Wednesday, February 12, 2020

Fiddler Labs, SRI and Berkeley experts open up the black box of machine learning at TC Sessions: Robotics+AI

As AI permeates the home, work, and public life, it’s increasingly important to be able to understand why and how it makes its decisions. Explainable AI isn’t just a matter of hitting a switch, though; Experts from UC Berkeley, SRI, and Fiddler Labs will discuss how we should go about it on stage at TC Sessions: Robotics+AI on March 3.

What does explainability really mean? Do we need to start from scratch? How do we avoid exposing proprietary data and methods? Will there be a performance hit? Whose responsibility will it be, and who will ensure it is done properly?

On our panel addressing these questions and more will be two experts, one each from academia and private industry.

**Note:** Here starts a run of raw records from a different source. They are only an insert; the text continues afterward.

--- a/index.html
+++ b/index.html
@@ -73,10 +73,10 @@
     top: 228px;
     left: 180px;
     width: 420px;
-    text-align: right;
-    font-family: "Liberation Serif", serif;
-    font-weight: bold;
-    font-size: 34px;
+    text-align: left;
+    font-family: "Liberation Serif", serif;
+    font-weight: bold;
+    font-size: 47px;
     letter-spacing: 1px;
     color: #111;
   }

Trevor Darrell is a professor at Berkeley’s Computer Science department who helps lead many of the university’s AI-related labs and projects, especially those concerned with the next generation of smart transportation. His research group focuses on perception and human-AI interaction, and he previously led a computer vision group at MIT.

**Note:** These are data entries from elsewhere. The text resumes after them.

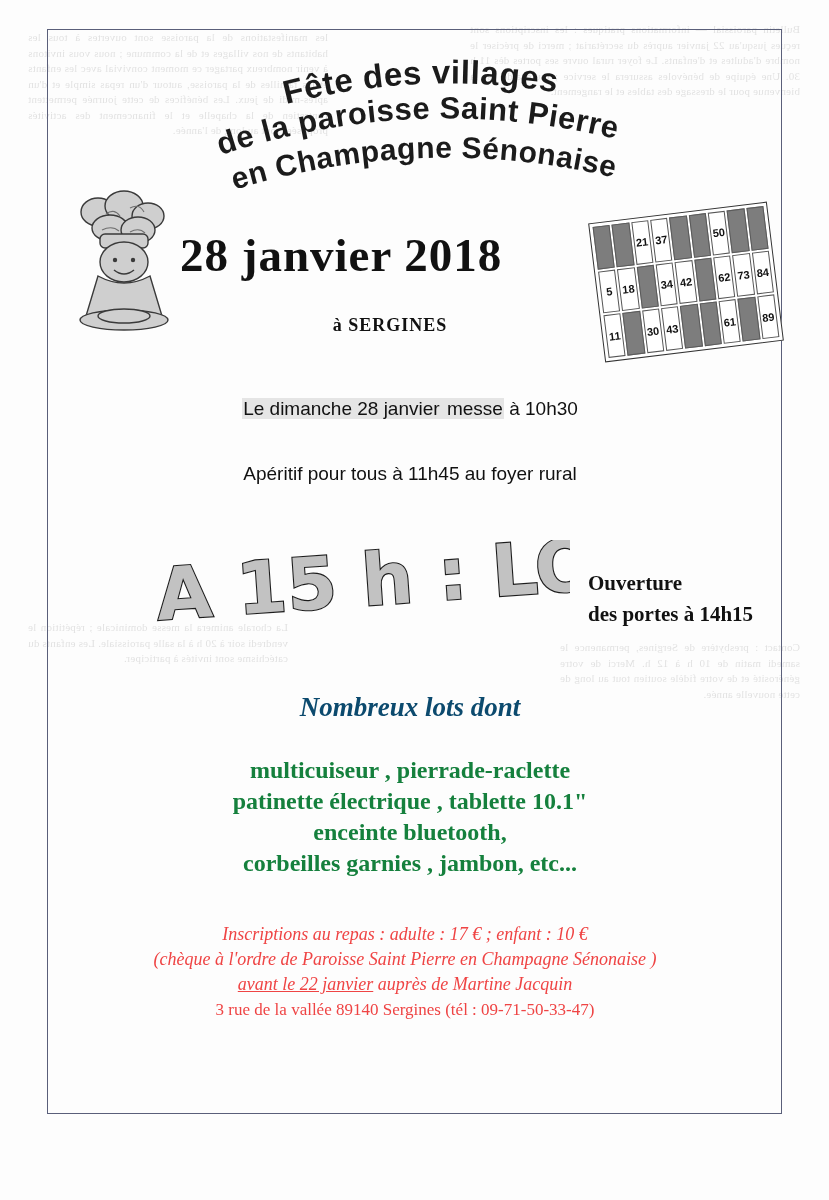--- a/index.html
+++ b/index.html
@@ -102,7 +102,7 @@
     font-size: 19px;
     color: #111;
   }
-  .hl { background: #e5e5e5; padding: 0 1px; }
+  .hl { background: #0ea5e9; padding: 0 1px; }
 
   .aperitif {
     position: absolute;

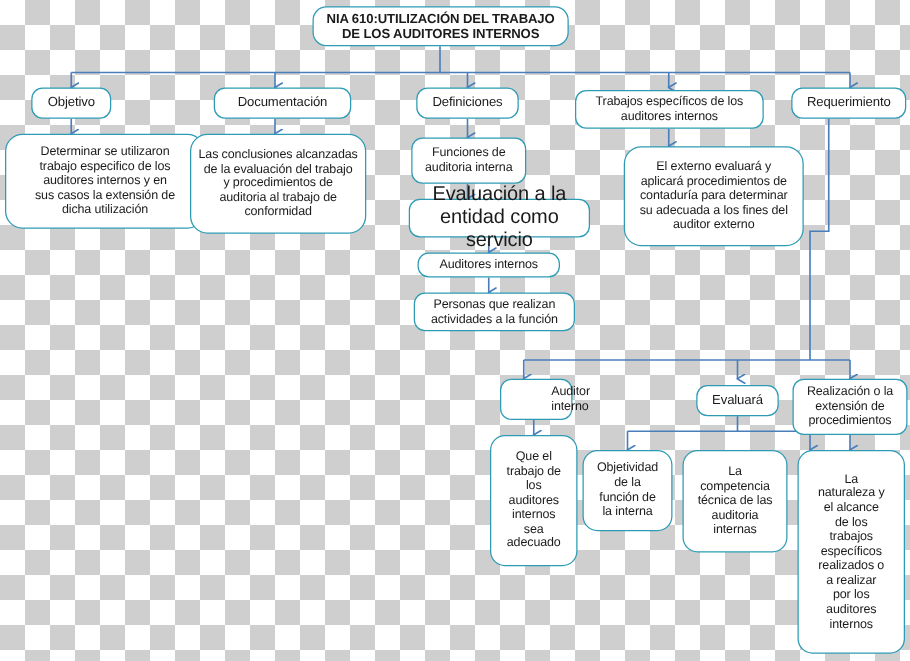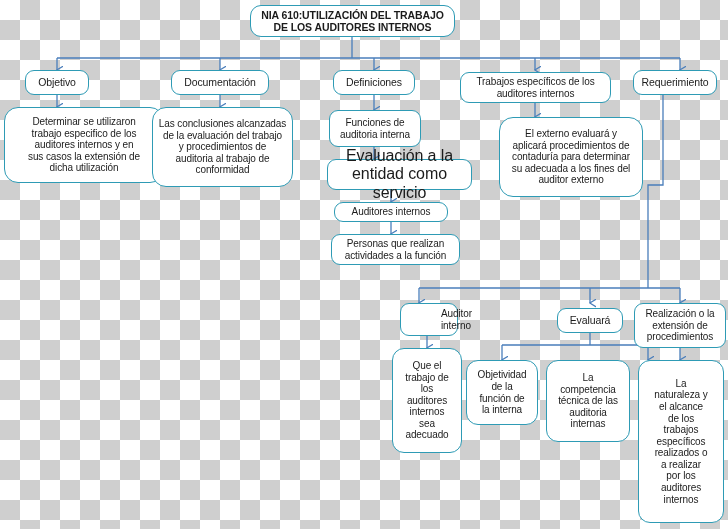--- a/index.html
+++ b/index.html
@@ -120,7 +120,7 @@
 dicha utilización</span>
   </div>
 
-  <div class="node" style="left:171px; top:70px; width:98px; height:25px; font-size:10.5px;">
+  <div class="node" style="left:171px; top:70px; width:110px; height:25px; font-size:10.5px;">
     <span>Documentación</span>
   </div>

Krishna Gade has passed in his time through Facebook, Pinterest, Twitter and Microsoft, and has seen firsthand how AI is developed privately — and how biases and flawed processes can lead to troubling results. He co-founded Fiddler as an effort to address problems of fairness and transparency by providing an explainable AI framework for enterprise.

Moderating and taking part in the discussion will be SRI International’s Karen Myers, director of the research outfit’s Artificial Intelligence Center and an AI developer herself focused on collaboration, automation, and multi-agent systems.